Christmas Day, 2004. Wes Anderson released The Life Aquatic with Steve Zissou into theaters, and I was there. Co-written with Noah Baumbach, the film starred Bill Murray as Steve Zissou, a washed-up oceanographer chasing a jaguar shark across the open sea. The box office was unkind, but it didn’t matter. I walked out of that theater in love with the film and obsessed with its soundtrack…
The secret weapon in this film was Seu Jorge, the Brazilian singer and actor who played a crew member who spent his downtime strumming an acoustic guitar and singing David Bowie songs in Portuguese. I bought the original soundtrack on CD within a few days after seeing the film.
As a lifelong David Bowie fan, and someone who has traveled to his childhood home in Bromley, South London, and stood at the Bowie Bandstand in Beckenham, where a 22-year-old Bowie performed at the Growth Summer Festival in August of 1969, I thought I knew these songs inside and out. “Rebel Rebel,” “Life on Mars?,” “Ziggy Stardust,” and “Changes.” Then Seu Jorge stripped them down to an acoustic guitar, translated them into Portuguese, and created his own magical interpretation of these classic songs.
I have this album on CD and on limited edition yellow vinyl, which I picked up last year at a Barnes & Noble in Rhode Island. This is also the album that deepened my love for Wes Anderson’s approach to music in film. He doesn’t just pick songs that sound good over a scene, he picks songs that become the scene.
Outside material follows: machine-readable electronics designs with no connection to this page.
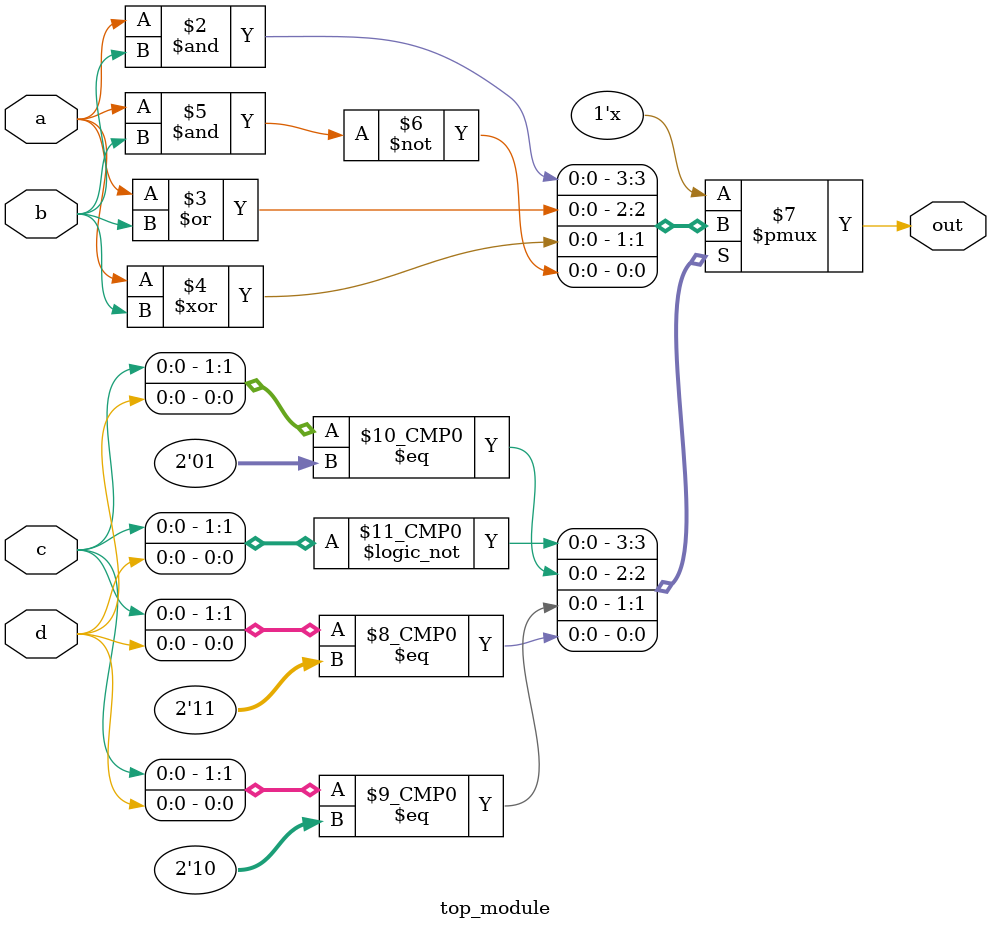
<source format=sv>
module top_module (
	input a, 
    input b,
    input c,
    input d,
    output reg out
);

always @(a, b, c, d) begin
    case ({c, d})
        2'b00: out = a & b;
        2'b01: out = a | b;
        2'b10: out = a ^ b;
        2'b11: out = ~(a & b);
    endcase
end

endmodule

</source>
The Royal Tenenbaums wouldn’t be the same without “Needle in the Hay.” Rushmore lives and dies by its British Invasion soundtrack. And The Life Aquatic simply doesn’t work without Seu Jorge sitting on the deck of that ship, softly singing Bowie while the world falls apart.
Playlist
This playlist moves between jazz tradition and modern experimentalism with quiet confidence. You've got post-bop in Abercrombie, Henderson, and Milt Jackson sitting alongside the raw, improvised energy of Corsano & Orcutt and the slow-burn ambient drift of Pullman's 13-minute "October."
The Fontaines D.C. cover of Sinéad O'Connor is beautiful, while Steve Gunn closes things out with something reflective. It could possibly be a late-night listening session where the thread isn't simply genre but mood. I hope you enjoy!
“Pebbles” – John Abercrombie Quartet
“Waltz For Sweetie” – Joe Henderson
“Black Boys on Mopeds” – Fontaines D.C. (From Help 2, War Child Records)
“October” – Pullman
“My Funny Valentine” – Milt Jackson
“Distance of Sleep” – Chris Corsano & Bill Orcutt
“Park Entrance” – Steve Gunn
New Music
It was Record Store Day, and while I didn’t stand in line, I did get some great new albums later in the day. Did you participate in RSD 2026? If so, what did you get?
Here are my quick highlights:
Don Cherry - Blue Lake (Live)
Stuart Copeland - Rhythmatist (Autographed)
Jazz Dispensary: Magia Brasileira
Also, I’m really looking forward to Saturday, May 16, in Keene, NH, for The Thing in the Spring, featuring Natural Information Society. Are you going?